TO DO>
Find how many lines in the material contain "κωδικών"; your answer should be that number alone.
[DATA TO USE]
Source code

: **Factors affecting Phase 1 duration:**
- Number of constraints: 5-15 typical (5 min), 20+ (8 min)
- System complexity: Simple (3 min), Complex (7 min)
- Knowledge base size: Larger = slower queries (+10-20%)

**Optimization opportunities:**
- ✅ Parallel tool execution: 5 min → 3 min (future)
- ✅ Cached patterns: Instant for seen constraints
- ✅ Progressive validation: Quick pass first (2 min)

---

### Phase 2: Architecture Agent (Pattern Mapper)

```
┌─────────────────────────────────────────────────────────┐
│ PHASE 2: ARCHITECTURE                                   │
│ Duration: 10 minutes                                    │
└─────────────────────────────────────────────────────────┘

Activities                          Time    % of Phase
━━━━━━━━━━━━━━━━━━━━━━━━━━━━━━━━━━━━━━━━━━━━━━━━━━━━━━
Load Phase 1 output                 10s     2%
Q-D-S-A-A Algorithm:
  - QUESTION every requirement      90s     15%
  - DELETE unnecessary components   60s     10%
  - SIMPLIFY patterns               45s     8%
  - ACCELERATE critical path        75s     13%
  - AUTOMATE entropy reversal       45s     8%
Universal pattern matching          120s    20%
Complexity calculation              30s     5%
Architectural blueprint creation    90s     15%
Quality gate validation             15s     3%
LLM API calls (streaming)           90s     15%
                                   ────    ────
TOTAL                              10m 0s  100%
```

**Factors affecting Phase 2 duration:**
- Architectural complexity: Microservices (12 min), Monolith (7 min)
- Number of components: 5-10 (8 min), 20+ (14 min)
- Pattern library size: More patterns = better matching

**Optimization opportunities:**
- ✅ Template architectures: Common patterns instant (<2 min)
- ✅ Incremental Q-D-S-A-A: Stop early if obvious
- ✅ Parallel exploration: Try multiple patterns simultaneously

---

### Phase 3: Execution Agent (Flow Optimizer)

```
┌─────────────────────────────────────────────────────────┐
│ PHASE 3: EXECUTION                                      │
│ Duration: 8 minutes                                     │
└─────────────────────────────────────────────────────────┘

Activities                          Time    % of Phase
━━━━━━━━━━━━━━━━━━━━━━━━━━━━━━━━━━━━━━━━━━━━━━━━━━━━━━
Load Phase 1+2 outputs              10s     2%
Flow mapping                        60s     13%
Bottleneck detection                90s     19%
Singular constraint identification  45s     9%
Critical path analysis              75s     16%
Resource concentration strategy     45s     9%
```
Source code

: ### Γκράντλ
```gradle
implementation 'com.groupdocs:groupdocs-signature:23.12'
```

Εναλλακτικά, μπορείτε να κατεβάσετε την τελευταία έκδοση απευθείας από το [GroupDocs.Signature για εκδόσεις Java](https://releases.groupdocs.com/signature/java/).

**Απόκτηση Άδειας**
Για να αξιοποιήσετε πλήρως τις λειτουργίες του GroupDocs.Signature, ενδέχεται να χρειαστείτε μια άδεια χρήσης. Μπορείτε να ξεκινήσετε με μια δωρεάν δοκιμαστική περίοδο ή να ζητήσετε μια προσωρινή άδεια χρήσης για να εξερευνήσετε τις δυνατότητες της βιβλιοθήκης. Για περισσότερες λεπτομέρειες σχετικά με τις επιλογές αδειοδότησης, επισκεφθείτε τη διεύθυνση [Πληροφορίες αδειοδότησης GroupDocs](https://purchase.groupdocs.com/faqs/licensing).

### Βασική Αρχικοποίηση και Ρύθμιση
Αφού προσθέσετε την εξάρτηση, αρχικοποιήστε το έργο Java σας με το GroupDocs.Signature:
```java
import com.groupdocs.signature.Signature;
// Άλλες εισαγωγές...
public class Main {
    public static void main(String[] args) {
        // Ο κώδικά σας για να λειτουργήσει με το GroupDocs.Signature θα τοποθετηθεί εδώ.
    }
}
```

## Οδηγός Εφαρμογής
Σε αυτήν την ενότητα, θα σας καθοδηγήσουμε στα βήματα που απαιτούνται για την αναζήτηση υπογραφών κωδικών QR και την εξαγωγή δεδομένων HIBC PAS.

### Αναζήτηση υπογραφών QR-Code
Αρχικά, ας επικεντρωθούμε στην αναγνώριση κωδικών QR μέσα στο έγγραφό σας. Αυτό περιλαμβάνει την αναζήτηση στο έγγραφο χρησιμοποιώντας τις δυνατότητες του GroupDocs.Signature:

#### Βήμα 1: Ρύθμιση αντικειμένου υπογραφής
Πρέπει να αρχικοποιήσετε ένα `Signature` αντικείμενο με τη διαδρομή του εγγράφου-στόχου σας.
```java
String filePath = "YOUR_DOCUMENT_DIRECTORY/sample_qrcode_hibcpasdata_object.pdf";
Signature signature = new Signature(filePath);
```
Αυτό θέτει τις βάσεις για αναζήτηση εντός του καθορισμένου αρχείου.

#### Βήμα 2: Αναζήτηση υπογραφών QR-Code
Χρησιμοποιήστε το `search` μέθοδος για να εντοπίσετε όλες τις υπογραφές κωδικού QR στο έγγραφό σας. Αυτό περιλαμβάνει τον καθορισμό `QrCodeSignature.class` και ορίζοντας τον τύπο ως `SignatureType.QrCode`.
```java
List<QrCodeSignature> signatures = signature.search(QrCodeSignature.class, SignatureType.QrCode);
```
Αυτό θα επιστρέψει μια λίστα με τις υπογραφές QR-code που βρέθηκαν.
[/DATA TO USE]
RESPONSE TO THE EXERCISE>
2